Good Bait (DCI Karen Shields #1)(23)



‘Yes. You ever …?’

‘It’s not like that,’ Cordon said quickly. A little too quickly.

Kiley shook his head. ‘One way or another, it always is.’

Cordon didn’t argue.

Tossing back the rest of his glass, Kiley got, with surprising agility, to his feet. ‘The morning, then.’

‘Yes. Yes, sure.’

Cordon watched him walk across the room, only the slightest limp, the smallest sign of the injury that had ended his footballing career.

The door to the room where Cordon was waiting opened and a man came in, sallow faced, slouch shouldered, the beginnings of a belly, too many hours behind a desk.

‘Trevor Cordon?’

‘Yes.’ Rising.

‘Bob Rowe.’

They shook hands.

‘Maxine Carlin, you’re a relative?’

‘Not exactly.’

‘Jack said related.’

‘Close. You could say we were close.’

Rowe continued to look at him, uncertain.

‘Daughter aside,’ Cordon said, ‘there’s really no one else.’

‘And the daughter?’

Cordon shrugged. ‘Who knows?’

Another moment’s hesitation. ‘Okay, you’d best come through.’

A bank of screens dominated one wall; individual screens at intervals along long rows, staff intent, heads inclined, some images changing – another camera, another angle – others remaining focused on seemingly empty tunnels, empty walls.

Rowe indicated an empty chair and Cordon slid it across.

‘Till we started using this new system,’ Rowe said, ‘storing all the imagery that comes through just wasn’t possible. Fifty, sixty per cent at best. And retrieving what you did have, that wasn’t so easy, either. Things would get lost. But now …’ He clicked once, twice, a third time and, less than a hundred per cent sharp, an image flicked into place. ‘Okay. Finsbury Park station, Piccadilly Line, West Platform, 9.31 in the morning. Tail end of the rush hour. Still busy, as you can see.’

Cordon leaned forward.

‘There she is now, your Maxine, just coming on to the platform, looking round.’

Cordon saw a figure that could indeed be her, three-quarter-length coat, scarf; the face, when she turned, darkened by shadow.

‘Here now, you see, another camera. She’s looking across the track, probably checking her destination. And then she starts to walk away.’

A dozen steps and she was lost to sight, a small surge of passengers moving in behind her, blocking her from view.

‘And this,’ Rowe said, as the angle changed, ‘is where we pick her up again. More or less on her own for what? Twenty, thirty seconds, before other people come into view, result of an announcement, most likely, asking customers to use the full length of the platform. Several people there now, you see, quite close …’

Cordon sees a young couple, both smartly dressed, partly facing: the woman has long, shoulder-length hair that in the picture is bleached almost white; the man bends his head towards her, says something close to her ear that makes her smile. A businessman behind them, middle-aged, striped suit, tie, briefcase, folded newspaper. Financial Times. Cliché. Another man, younger, headphones, laptop under one arm. Several others towards the edges of the frame, moving forward as the train approaches, crowding in, virtually impossible to distinguish one from another.

‘Let me see her face,’ Cordon said.

The image stops, reverses, zooms in, then freezes. The face is pinched, eyes small, dark, uncertain, and Cordon thinks of something trapped, cornered.

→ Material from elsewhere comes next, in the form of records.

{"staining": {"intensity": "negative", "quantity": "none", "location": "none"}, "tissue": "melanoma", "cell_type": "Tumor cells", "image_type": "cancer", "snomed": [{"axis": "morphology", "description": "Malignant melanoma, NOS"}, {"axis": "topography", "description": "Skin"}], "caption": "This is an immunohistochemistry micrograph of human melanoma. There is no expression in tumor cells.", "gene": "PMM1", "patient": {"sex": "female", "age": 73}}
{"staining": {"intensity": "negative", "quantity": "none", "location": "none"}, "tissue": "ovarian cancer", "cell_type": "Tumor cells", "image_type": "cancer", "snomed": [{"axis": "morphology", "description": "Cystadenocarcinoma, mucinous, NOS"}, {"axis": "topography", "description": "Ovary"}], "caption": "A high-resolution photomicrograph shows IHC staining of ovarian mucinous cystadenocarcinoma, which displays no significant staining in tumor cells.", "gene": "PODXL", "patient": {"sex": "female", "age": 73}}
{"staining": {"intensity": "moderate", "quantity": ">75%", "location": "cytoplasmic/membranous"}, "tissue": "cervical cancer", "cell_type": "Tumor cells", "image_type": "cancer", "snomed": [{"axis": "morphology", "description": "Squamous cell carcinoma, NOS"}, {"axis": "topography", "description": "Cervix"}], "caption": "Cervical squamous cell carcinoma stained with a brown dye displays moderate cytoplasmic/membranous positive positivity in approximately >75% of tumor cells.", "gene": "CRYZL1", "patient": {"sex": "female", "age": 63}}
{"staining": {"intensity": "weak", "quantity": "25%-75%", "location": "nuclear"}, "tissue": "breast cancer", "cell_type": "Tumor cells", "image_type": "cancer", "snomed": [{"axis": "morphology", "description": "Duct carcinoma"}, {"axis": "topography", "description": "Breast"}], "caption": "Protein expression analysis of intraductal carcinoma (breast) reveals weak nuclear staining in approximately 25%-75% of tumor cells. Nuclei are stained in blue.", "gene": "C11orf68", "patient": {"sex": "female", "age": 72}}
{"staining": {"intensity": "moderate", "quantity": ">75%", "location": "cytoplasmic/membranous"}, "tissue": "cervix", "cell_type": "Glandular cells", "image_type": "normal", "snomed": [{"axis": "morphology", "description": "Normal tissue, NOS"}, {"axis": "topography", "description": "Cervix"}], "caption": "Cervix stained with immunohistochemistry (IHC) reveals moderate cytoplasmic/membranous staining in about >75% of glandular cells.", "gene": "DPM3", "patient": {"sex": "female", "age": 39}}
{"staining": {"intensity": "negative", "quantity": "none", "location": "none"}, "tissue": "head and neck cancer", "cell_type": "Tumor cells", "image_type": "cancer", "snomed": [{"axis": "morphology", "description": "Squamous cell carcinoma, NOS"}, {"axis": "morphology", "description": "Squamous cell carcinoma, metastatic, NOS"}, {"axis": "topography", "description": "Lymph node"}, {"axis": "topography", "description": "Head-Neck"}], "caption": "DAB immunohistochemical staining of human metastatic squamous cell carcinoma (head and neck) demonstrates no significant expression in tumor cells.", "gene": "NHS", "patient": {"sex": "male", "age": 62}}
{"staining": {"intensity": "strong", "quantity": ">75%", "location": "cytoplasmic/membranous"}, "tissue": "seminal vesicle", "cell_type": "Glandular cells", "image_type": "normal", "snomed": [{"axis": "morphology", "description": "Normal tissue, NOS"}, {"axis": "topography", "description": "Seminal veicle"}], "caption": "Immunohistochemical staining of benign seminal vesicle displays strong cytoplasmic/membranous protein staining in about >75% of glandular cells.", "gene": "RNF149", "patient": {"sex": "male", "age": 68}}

‘Move it on, just a fraction.’

For a moment, hardly more, Maxine seems to be looking directly into the camera, head raised, mouth opening as if to speak … Then, as if in slow motion, she turns away, towards the track, the train; a movement, blurred, down across the frame as she falls and she’s gone.

A dark space where she had been standing.

The camera shows a bustle of movement in the wake of her going, the white blur of faces, a mouth opening in a shout or scream, someone pointing. The young woman has buried her face against her partner’s chest and he appears to be stroking her long hair.

‘That’s it?’

‘That’s it.’

Cordon sat back with a slow release of breath. ‘See it again?’

Nothing changed.

In all of three viewings, nothing changed. At the end of each, Maxine Carlin was still dead under the train.

Cordon’s shoulders ached.

‘I looked at the report before you came,’ Rowe said, swivelling in his chair as the screen went blank. ‘Read through the witness statements, fifteen of them. People who were on the platform that morning, when the incident occurred. All of those you’ve just seen. Most, anyway. One or two we couldn’t trace. Some of them claim to have noticed her before it happened. Not many, but a few. Standing worryingly close to the platform edge, one said. Nervous, said another, as if she wasn’t sure where she was going. If this was her train. One thing they all agreed on, those who were close enough to see: the moment before the train arrived she either jumped or fell.’

‘No suggestion that she was pushed?’

‘None.’

‘Not even accidentally? Passengers eager to get on the train. Find space. End of the rush hour, like you said.’